*PASSAGE*.
Apparently this phrase “strong opinions, weakly held” comes from Stanford Professor Bob Sutton. I think it’s a good way to approach every opinion really. I’ve switched between polar opposite positions on a number of issues, including political and philosophical issues that I won’t get into on this blog, but I think I do a good job of allowing my convictions of experience to be suspended to make way for alternative arguments. I never assume I’m objectively right just because I care.

Unless you hunger for battle, don't be a zealot

It’s important that the thing that makes an opinion weakly held is a strong, rational, logical argument for the alternative position. I won’t back down on something I think is important because of how passionately another person disagrees, or how upset it makes them that they’ve met opposition. This is what makes the opinion strong: I genuinely care about believing the largest possible number of true and correct things, so the only way to dislodge a strong opinion is with true and correct things that work to counter it.

Don’t Be A Jerk

I cringed when I watched Season 3, Episode 6 of my favorite show Silicon Valley, as the main character Richard felt so strongly about Tabs over Spaces that he alienated everyone in his life over it. These debates are so incredibly pointless to me, I do not understand how people waste so much time caring about them. Strong opinions are not the same as zealotry, zealotry is company and team poison. Strong opinions only matter if the things they’re about matter. Having extremely strong opinions about tabs vs spaces, or emacs vs vim makes you borderline un-hireable to me, bringing zealots onto your team violates the No Asshole Rule (though for the record, spaces and vim, #sorrynotsorry).

Additionally, it’s fine to have strong opinions but if you find yourself belittling or mocking other people in order to stand by them, they probably aren’t that strong. Your positions on technical matters should stand on their own weight, without needing to knock people down. Don’t be one of those people that walks around acting like a jerk and then justifying it by saying you have strong opinions. The best engineers I’ve worked with have consistently been skilled at not only having well-reasoned strong opinions, but communicating those opinions respectfully to others.

Being a technical wizard doesn’t give someone the right to be a pompous ass to everyone else. I’m a strong advocate of taking people who are, at a personal level, insufferable, and firing them for being a poor cultural fit, regardless of how much they know about this or that technology. It’s better to have a hole in your team than an asshole.

I started this list with this one in particular because it’s important. The rest of this list is, essentially, a list of strongly held opinions I maintain. But it’s important that even these opinions, having reached Guiding Principle level, are subject to change in the light of strong counterarguments, or subject to suspension in light of unique circumstances.

*DATA ROWS*.

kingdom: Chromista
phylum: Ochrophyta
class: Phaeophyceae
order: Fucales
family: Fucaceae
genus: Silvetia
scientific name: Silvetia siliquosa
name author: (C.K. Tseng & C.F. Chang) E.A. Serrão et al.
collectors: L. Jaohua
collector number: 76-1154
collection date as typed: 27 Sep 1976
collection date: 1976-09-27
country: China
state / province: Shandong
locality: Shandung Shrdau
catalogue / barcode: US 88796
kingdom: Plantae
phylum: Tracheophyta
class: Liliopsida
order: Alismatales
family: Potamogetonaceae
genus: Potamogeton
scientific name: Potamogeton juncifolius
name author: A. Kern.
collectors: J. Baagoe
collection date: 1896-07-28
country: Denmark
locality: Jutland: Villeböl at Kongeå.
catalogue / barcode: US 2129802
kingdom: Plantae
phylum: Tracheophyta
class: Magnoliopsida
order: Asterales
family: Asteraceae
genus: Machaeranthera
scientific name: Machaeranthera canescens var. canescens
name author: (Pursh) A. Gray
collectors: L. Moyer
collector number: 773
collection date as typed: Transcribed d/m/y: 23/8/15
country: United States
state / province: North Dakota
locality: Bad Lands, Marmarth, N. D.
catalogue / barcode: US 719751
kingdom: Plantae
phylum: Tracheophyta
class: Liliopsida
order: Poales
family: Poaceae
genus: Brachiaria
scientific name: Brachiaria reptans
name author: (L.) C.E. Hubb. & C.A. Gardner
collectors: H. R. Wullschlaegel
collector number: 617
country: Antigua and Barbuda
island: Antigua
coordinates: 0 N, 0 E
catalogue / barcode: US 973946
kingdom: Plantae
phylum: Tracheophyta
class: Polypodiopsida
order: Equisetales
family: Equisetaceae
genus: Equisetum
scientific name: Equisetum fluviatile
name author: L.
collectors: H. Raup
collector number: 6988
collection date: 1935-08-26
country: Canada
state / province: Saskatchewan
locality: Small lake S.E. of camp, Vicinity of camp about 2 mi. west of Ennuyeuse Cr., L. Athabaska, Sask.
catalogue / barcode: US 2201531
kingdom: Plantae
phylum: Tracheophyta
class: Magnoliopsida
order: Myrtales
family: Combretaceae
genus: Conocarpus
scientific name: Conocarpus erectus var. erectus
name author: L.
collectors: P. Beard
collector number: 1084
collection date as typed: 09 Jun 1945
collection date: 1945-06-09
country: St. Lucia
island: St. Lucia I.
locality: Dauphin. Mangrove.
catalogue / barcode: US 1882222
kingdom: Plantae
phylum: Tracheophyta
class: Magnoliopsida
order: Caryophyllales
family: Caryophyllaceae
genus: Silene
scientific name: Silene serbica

*SET EXERCISE*. Retype the post on strong opinions, starting at "Additionally, it’s fine" and ending at "respectfully to others.". The entries have nothing to do with the post on strong opinions.

*CORRECT ANSWER*.
Additionally, it’s fine to have strong opinions but if you find yourself belittling or mocking other people in order to stand by them, they probably aren’t that strong. Your positions on technical matters should stand on their own weight, without needing to knock people down. Don’t be one of those people that walks around acting like a jerk and then justifying it by saying you have strong opinions. The best engineers I’ve worked with have consistently been skilled at not only having well-reasoned strong opinions, but communicating those opinions respectfully to others.